======== Übungstext
Aus hinten wird vorn: Physiker haben erstmals eine elektromagnetische Welle zeitlich gespiegelt – und dadurch ihre zeitliche Abfolge teilweise umgekehrt. Der hintere Teil des Strahlenpulses kommt zuerst wieder am Ausgangsort an. Außerdem werden Polarität und Frequenz der Welle dadurch verändert, wie das Team in „Nature Physics“ berichtet. Möglich wurde diese Zeitreflexion durch ein Metamaterial, das seinen elektrischen Widerstand während der Wellenausbreitung rapide umschaltet.
================
## Fragen zum Material
(A) Beantworten Sie mithilfe des Textes über die Zeitreflexion folgende Fragen:
(i) Welcher Teil des Strahlenpulses kommt zuerst wieder am Ausgangsort an?
(ii) In welcher Fachzeitschrift berichtet das Team über seine Ergebnisse?
(iii) Was schaltet das Metamaterial während der Wellenausbreitung rapide um?
(B) Übertragen Sie den Satz „Der hintere Teil des Strahlenpulses kommt zuerst wieder am Ausgangsort an.“ aus dem Text über die Zeitreflexion ins Englische.
(C) Führen Sie den Text über die Zeitreflexion im Anschluss an seinen letzten Satz weiter.
======== Arbeitsmaterial
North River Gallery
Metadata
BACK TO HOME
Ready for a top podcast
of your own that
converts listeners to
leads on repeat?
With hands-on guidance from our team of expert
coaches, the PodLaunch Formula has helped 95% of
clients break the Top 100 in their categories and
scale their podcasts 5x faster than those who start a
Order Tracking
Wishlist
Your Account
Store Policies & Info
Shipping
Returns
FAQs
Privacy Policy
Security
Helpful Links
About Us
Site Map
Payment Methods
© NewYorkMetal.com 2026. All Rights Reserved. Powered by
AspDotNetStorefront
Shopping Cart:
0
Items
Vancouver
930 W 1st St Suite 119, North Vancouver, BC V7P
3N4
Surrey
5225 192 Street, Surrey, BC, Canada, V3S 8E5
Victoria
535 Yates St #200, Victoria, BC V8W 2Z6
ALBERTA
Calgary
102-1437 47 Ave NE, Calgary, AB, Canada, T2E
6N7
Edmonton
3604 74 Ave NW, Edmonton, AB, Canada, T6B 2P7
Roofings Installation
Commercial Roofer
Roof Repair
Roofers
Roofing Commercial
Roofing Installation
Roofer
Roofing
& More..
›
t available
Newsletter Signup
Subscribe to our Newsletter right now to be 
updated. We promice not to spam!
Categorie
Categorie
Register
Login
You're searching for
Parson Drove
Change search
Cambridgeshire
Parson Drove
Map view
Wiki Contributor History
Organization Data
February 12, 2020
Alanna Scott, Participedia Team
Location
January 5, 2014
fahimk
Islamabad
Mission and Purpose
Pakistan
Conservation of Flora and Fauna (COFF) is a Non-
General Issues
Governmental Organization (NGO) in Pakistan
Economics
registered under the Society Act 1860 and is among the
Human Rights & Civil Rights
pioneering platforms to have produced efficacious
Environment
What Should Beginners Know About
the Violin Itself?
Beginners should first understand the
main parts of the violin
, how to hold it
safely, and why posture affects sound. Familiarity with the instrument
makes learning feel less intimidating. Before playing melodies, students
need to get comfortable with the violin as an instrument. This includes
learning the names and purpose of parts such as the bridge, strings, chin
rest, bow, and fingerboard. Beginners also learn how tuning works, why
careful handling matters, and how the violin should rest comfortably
================
## Antworten in Reihenfolge
(A)
(i) Der hintere Teil des Strahlenpulses.
(ii) In „Nature Physics“.
(iii) Seinen elektrischen Widerstand.

(B) The rear part of the radiation pulse arrives back at the starting point first.

(C)
Das Phänomen der räumlichen Reflexion kennen wir alle: In einem Spiegel wird das Licht so zurückgeworfen, dass wir unser Gesicht vor uns sehen oder ein Laserstrahl abgelenkt wird. Auch Schallwellen können reflektiert werden und erzeugen dann ein Echo oder den Effekt einer Flüstergalerie. Bei diesen Reflexionen bleiben jedoch Wellenform und Abfolge gleich: Der vordere Teil eines Strahlenpulses wird zuerst reflektiert und kommt daher auch wieder zuerst bei uns an.
Zeitreflexion kehrt die normale Abfolge um
Doch es geht auch anders, wie nun Hady Moussa von der City University of New York und seine Kollegen demonstrieren. Denn neben der räumlichen Dimension lässt sich auch die zeitliche Dimension einer Welle spiegeln – dieses Phänomen wurde schon vor gut 60 Jahren theoretisch vorhergesagt. „Bei einer solchen Zeit-Reflexion wird ein Teil des Input-Signals umgekehrt und sein Frequenzspektrum verändert, während sein Impuls erhalten bleibt“, erklären die Physiker.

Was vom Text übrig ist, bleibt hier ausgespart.